Prietas las filas en aras de un panoptismo que dejaría helado a su mismo inventor, Jeremy Bentham, la escritora muestra una sociedad en formación militar en la que hasta los detalles más cotidianos son organizados con una disciplina propia del más organizado de los cuarteles: uniformes de los alumnos, ejercicios gimnásticos en grupo realizados obligatoriamente por todos los habitantes de los bloques al unísono y la voz cantante del instructor como si de sesiones de forzado aeróbic se tratase; vigilancia continua, prohibiciones de viajar, y la presencia de responsables y comisarios hasta en los terrenos más cercanos a la debida privacidad. Si todo esto no era ya harto suficiente para controlar al personal, el Estado -como fiel Big Brother- inventa una droga con la que adueñarse de los pensamientos más íntimos de estos.
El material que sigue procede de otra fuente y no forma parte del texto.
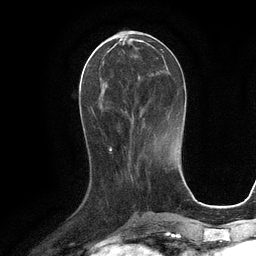
Breast MRI (dynamic contrast-enhanced), one axial slice; cropped to one breast; dynamic contrast-enhanced series, time point 2 of 6 at this slice position (early post-contrast); 3 T; TE 2.8 ms, TR 6.6 ms; 256 × 256 image matrix, field of view 190 × 190 mm. Female patient.
Outlined on this slice (semi-automatically segmented with operator editing):
- enhancing-tissue mask used for the functional tumour volume (all voxels passing the contrast-enhancement thresholds inside the analysis volume; usually the tumour): bounding box <94,42,163,131> (left, top, right, bottom; pixels)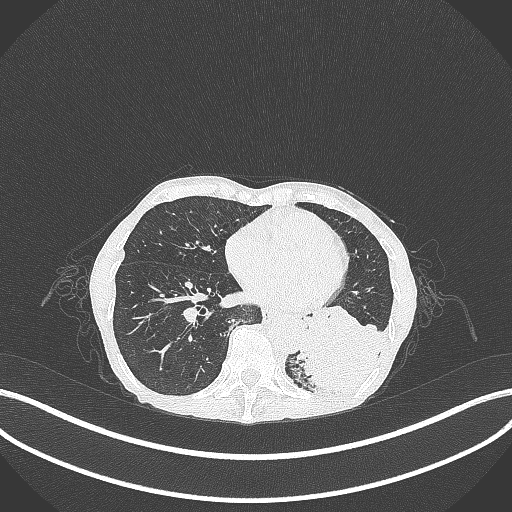
Chest CT, one axial slice; slice 92 of 347 in the series (ordered by position); lung window (W 1500 / L -600 HU); 1 mm slice thickness; 512 × 512 image matrix, field of view 400 × 400 mm. Patient: female, 70 years. Case-level facts recorded for this patient, not image findings: clinical TNM (as recorded): T3 N0 M0; histopathological grade: G3.
Structures marked on this image (rectangle marked by the reading radiologist):
- lung tumour (recorded histology: small cell carcinoma): bounding box (x1, y1, x2, y2) in pixels: (296, 311, 387, 396)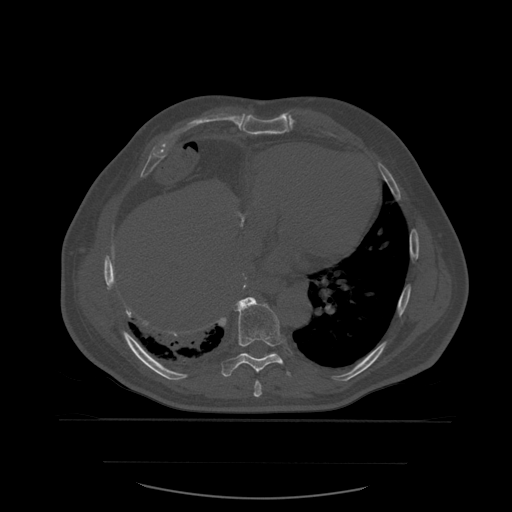
CT including the spine, one axial slice; slice 339 of 590 in the series (ordered by position); bone window (W 1800 / L 400 HU); 512 × 512 image matrix, field of view 479 × 479 mm. Patient age 71 years. From the clinical record (not read from this slice): primary cancer: lung.
Annotated regions visible in this slice (semi-automatically segmented with operator editing):
- T8 vertebra: bounding box <254,381,262,398> (left, top, right, bottom; pixels)
- T9 vertebra: <221,297,291,377>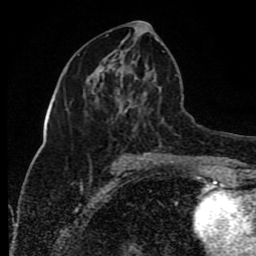
Breast MRI (dynamic contrast-enhanced), one axial slice; cropped to one breast; dynamic contrast-enhanced series, time point 2 of 8 at this slice position (early post-contrast); 1.5 T; TE 4.2 ms, TR 7 ms; 256 × 256 image matrix. Female patient.
Structures marked on this image (semi-automatically segmented with operator editing):
- enhancing-tissue mask used for the functional tumour volume (all voxels passing the contrast-enhancement thresholds inside the analysis volume; usually the tumour): bounding box <95,39,158,154> (left, top, right, bottom; pixels)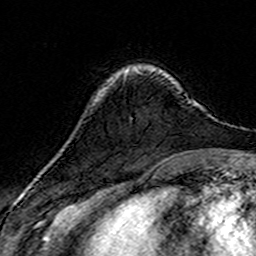
Breast MRI (dynamic contrast-enhanced), one axial slice; slice 42 of 160 in the series (ordered by position); cropped to one breast; dynamic contrast-enhanced series, time point 2 of 7 at this slice position (early post-contrast); 3 T; TE 4.6 ms, TR 7.4 ms; 256 × 256 image matrix, field of view 144 × 144 mm. Female patient.
Outlined on this slice (semi-automatically segmented with operator editing):
- enhancing-tissue mask used for the functional tumour volume (all voxels passing the contrast-enhancement thresholds inside the analysis volume; usually the tumour): bounding box [x1, y1, x2, y2] px = [135, 68, 140, 73]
Nadie puede escapar de semejante poder, mas donde hay opresión hay resistencia y algunos tratan de escapar de aquel atosigante Estado del Mundo hallando otros medios, como la música, que se convierte en un modo de comunicarse ante el lenguaje prostituido, al modo de la neo-lengua orwelliana, abriendo con él cierta esperanza de cara a un mundo más humanizado que tuviera más en cuenta a los individuos frente a los poderes organicistas que sacrifican a los ciudadanos en aras al engorde del dios de turno (la economía del mercado, por ejemplo) usando sibilinos, o no tanto, sistemas de formatear las mentes ciudadanas.